### TASK LIST
[1] According to the patent claims, which gear in each planetary gear set is configured to remain stationary?
[2] From the patent claims, retype the part between "2. The system" and "one of the first set of wheels.", inclusive.

### SUPPLIED PASSAGE

--- START ---

2. The system of claim 1, wherein the pumps are variable
displacement pumps.
3. The system of claim 1, wherein the hydrostatic transmission
further comprises a pair of a pair of planetary gear sets that are
disposed between and coupled to the pair of hydraulic motors and
corresponding ones of the first set of wheels.
4. The system of claim 3, wherein each planetary gear set
comprises: a sun gear that is configured to remain stationary; a
plurality of planet gears disposed in mesh with the sun gear; a
planet carrier rigidly coupled to the plurality of planet gears and
an output shaft of a corresponding one of the hydraulic motors; a
ring gear disposed in mesh with the plurality of planet gears and
coupled to a corresponding one of the first set of wheels.

--- END ---

### DATA BELOW
--- START ---

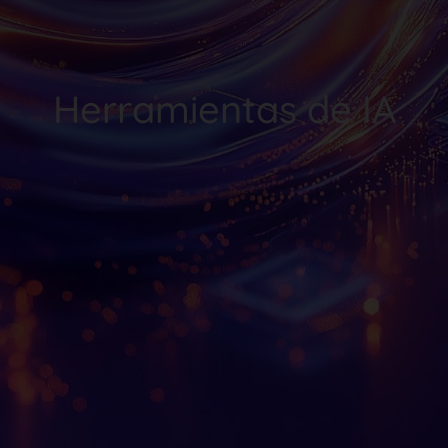
Herramientas de IA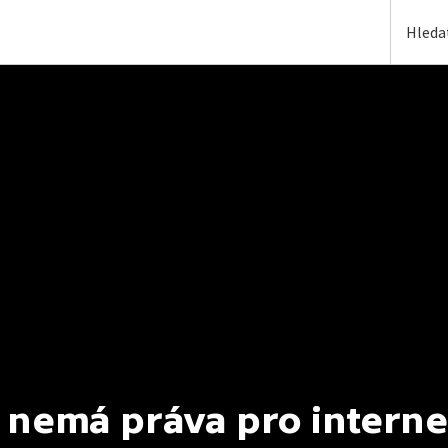
 nemá práva pro interne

--- END ---

### OUTPUTS FOR THE TASKS
[1] The sun gear.

[2]
2. The system of claim 1, wherein the pumps are variable
displacement pumps.
3. The system of claim 1, wherein the hydrostatic transmission
further comprises a pair of a pair of planetary gear sets that are
disposed between and coupled to the pair of hydraulic motors and
corresponding ones of the first set of wheels.
4. The system of claim 3, wherein each planetary gear set
comprises: a sun gear that is configured to remain stationary; a
plurality of planet gears disposed in mesh with the sun gear; a
planet carrier rigidly coupled to the plurality of planet gears and
an output shaft of a corresponding one of the hydraulic motors; a
ring gear disposed in mesh with the plurality of planet gears and
coupled to a corresponding one of the first set of wheels.